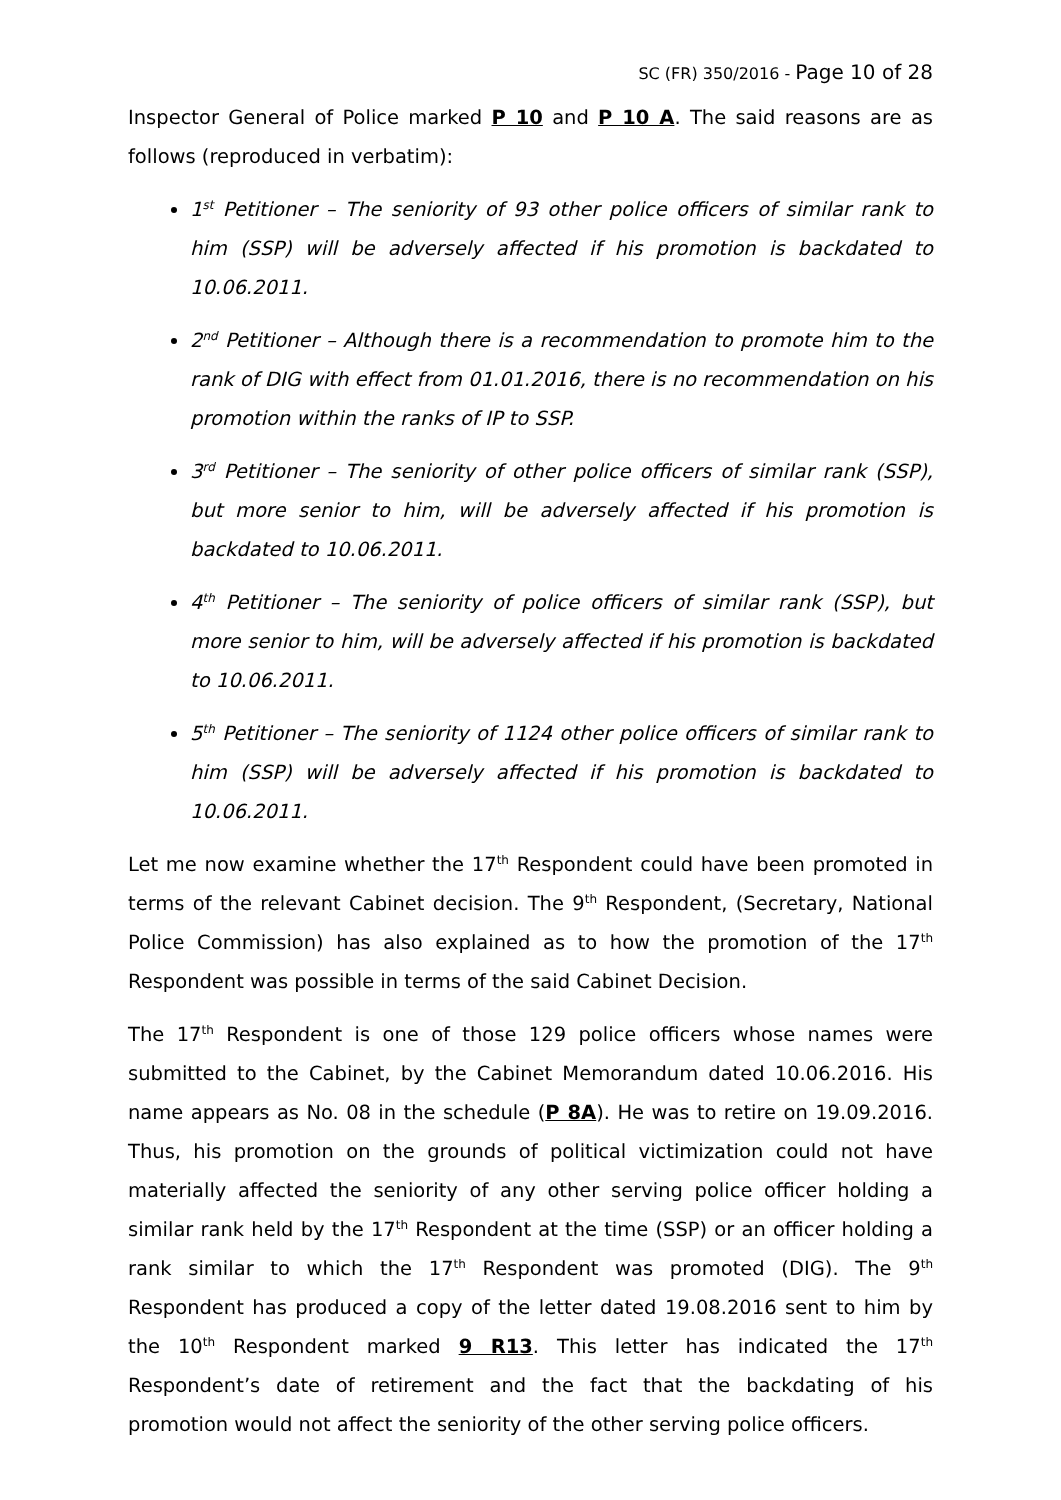SC (FR) 350/2016 - Page 10 of 28
Inspector General of Police marked P 10 and P 10 A. The said reasons are as follows (reproduced in verbatim):
1<sup>st</sup> Petitioner – The seniority of 93 other police officers of similar rank to him (SSP) will be adversely affected if his promotion is backdated to 10.06.2011.
2<sup>nd</sup> Petitioner – Although there is a recommendation to promote him to the rank of DIG with effect from 01.01.2016, there is no recommendation on his promotion within the ranks of IP to SSP.
3<sup>rd</sup> Petitioner – The seniority of other police officers of similar rank (SSP), but more senior to him, will be adversely affected if his promotion is backdated to 10.06.2011.
4<sup>th</sup> Petitioner – The seniority of police officers of similar rank (SSP), but more senior to him, will be adversely affected if his promotion is backdated to 10.06.2011.
5<sup>th</sup> Petitioner – The seniority of 1124 other police officers of similar rank to him (SSP) will be adversely affected if his promotion is backdated to 10.06.2011.
Let me now examine whether the 17<sup>th</sup> Respondent could have been promoted in terms of the relevant Cabinet decision. The 9<sup>th</sup> Respondent, (Secretary, National Police Commission) has also explained as to how the promotion of the 17<sup>th</sup> Respondent was possible in terms of the said Cabinet Decision.
The 17<sup>th</sup> Respondent is one of those 129 police officers whose names were submitted to the Cabinet, by the Cabinet Memorandum dated 10.06.2016. His name appears as No. 08 in the schedule (P 8A). He was to retire on 19.09.2016. Thus, his promotion on the grounds of political victimization could not have materially affected the seniority of any other serving police officer holding a similar rank held by the 17<sup>th</sup> Respondent at the time (SSP) or an officer holding a rank similar to which the 17<sup>th</sup> Respondent was promoted (DIG). The 9<sup>th</sup> Respondent has produced a copy of the letter dated 19.08.2016 sent to him by the 10<sup>th</sup> Respondent marked 9 R13. This letter has indicated the 17<sup>th</sup> Respondent’s date of retirement and the fact that the backdating of his promotion would not affect the seniority of the other serving police officers.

**Exercise:**
Give the exact lines, and only those, from the line containing "3<sup>rd</sup> Petitioner –" through the line containing "4<sup>th</sup> Petitioner –" in the entries above.

**Finished exercise:**
3<sup>rd</sup> Petitioner – The seniority of other police officers of similar rank (SSP), but more senior to him, will be adversely affected if his promotion is backdated to 10.06.2011.
4<sup>th</sup> Petitioner – The seniority of police officers of similar rank (SSP), but more senior to him, will be adversely affected if his promotion is backdated to 10.06.2011.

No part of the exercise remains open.